Mit der Miro KI-Moderation können Unternehmens-Admins Anpassungen an den Filterstufen von Eingabeaufforderungen vornehmen, die potenziell schädliche oder unangemessene Texte enthalten könnten. Du kannst die Miro KI-Moderationsempfindlichkeit organisationsweit einstellen, um Inhalte wie Hass, sexuelle Inhalte, Gewalt und Selbstverletzung zu filtern. Dies hilft dabei, die Nutzung von Miro AI an die Anforderungen, Richtlinien und Risikotoleranz deiner Organisation anzupassen.
✏️ Wenn Ihre Organisation ihren eigenen LLM-Anbieter anschließt (beispielsweise eine direkte OpenAI-Integration), wird der Moderationsselektor deaktiviert und alle zuvor gewählten Stufen werden für diese Integration ignoriert.
Moderationsstufen
Steuere Miro AI-Inhalte in deinem Unternehmen mit Miro AI-Moderation.
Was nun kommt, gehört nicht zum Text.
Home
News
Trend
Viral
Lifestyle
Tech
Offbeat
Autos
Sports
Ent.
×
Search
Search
Lege die Filterstufe auf Strikt, Standard oder Minimal fest, um zu bestimmen, welche Eingabeaufforderungen blockiert werden. Überprüfe die Tabelle unten, um die Stufen schnell zu vergleichen, und gehe dann zu den detaillierten Abschnitten für weitere Anleitungen.
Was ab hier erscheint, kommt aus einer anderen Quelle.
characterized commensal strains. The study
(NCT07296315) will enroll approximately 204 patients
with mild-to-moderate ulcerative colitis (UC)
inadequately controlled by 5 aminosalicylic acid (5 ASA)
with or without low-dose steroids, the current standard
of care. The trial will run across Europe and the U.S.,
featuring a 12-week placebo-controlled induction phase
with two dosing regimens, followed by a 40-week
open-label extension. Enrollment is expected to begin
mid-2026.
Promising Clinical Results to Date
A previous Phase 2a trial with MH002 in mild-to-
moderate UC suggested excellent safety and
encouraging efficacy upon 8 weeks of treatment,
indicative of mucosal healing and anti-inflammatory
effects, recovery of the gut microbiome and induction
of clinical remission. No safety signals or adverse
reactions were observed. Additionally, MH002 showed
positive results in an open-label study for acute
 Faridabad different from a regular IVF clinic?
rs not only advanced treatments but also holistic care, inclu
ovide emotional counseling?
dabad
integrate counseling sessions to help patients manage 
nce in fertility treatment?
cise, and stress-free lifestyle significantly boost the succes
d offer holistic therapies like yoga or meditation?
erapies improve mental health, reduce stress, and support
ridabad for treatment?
| Stufe | Was es bewirkt | Am besten für | Kompromisse |
|---|---|---|---|
| Streng | Blockiert Angebote mit geringem bis mäßigem Risiko. |
Stark regulierte Organisationen, Bildungsinstitutionen. |
Mehr falsch-positive Ergebnisse; mögliches Überfiltern. |
| Standard (empfohlen) |
Blockiert moderat bis stark schädliche Inhalte. |
Die meisten geschäftlichen Anwendungsfälle. |
Einige grenzwertige Inhalte könnten durchkommen. |
| Minimal | Blockiert nur stark schädliche Inhalte. |
Kreative/Spiele-/Medien- Kontexte. |
Mehr Aussetzung gegenüber geringem bis mittlerem Schaden. |
✏️ Der Standardmodus wird für die meisten Organisationen empfohlen. Er filtert Inhalte, die die meisten Menschen für unangemessen oder schädlich halten, und erhält dabei eine breite Nutzungsmöglichkeit.
Strikte Ebene
Was es filtert
Alles im Standard, plus Inhalte mit niedrigem bis mittlerem Risiko (z. B. subtile oder codierte Hassrede, sexuell anzügliche Inhalte, nicht-graphische Gewalt oder nicht-explizite Erwähnungen von Selbstverletzung).
Wann verwenden
- Regulierte Branchen oder risikoscheue Unternehmensrichtlinien
- Bildung oder Programme für junge Menschen
- Pilotprojekte mit geringer Risikotoleranz
Kompromisse
- Mehr falsch-positive Erkennungen und blockierte Inhalte an der Grenze zur Zulässigkeit
- Erfordert Leitlinien zur Verringerung der Benutzerkonflikte
Standardlevel (empfohlen)
Was es filtert
Mäßig bis stark schädliche Inhalte (explizite Hassrede, explizite sexuelle Inhalte, grafische Gewalt, Aufrufe zur Selbstverletzung).
Wann zu verwenden
- Die meisten Organisationen, die ein Gleichgewicht zwischen Sicherheit und Nutzbarkeit suchen
Kompromisse
- Kontextuelle/grenzwertige Prompts können passieren
Minimales Level
Was es filtert
Nur stark schädliche Inhalte.
Wann zu verwenden
- Kreative Teams, die einen breiteren Ausdruck benötigen (Gaming, Medien)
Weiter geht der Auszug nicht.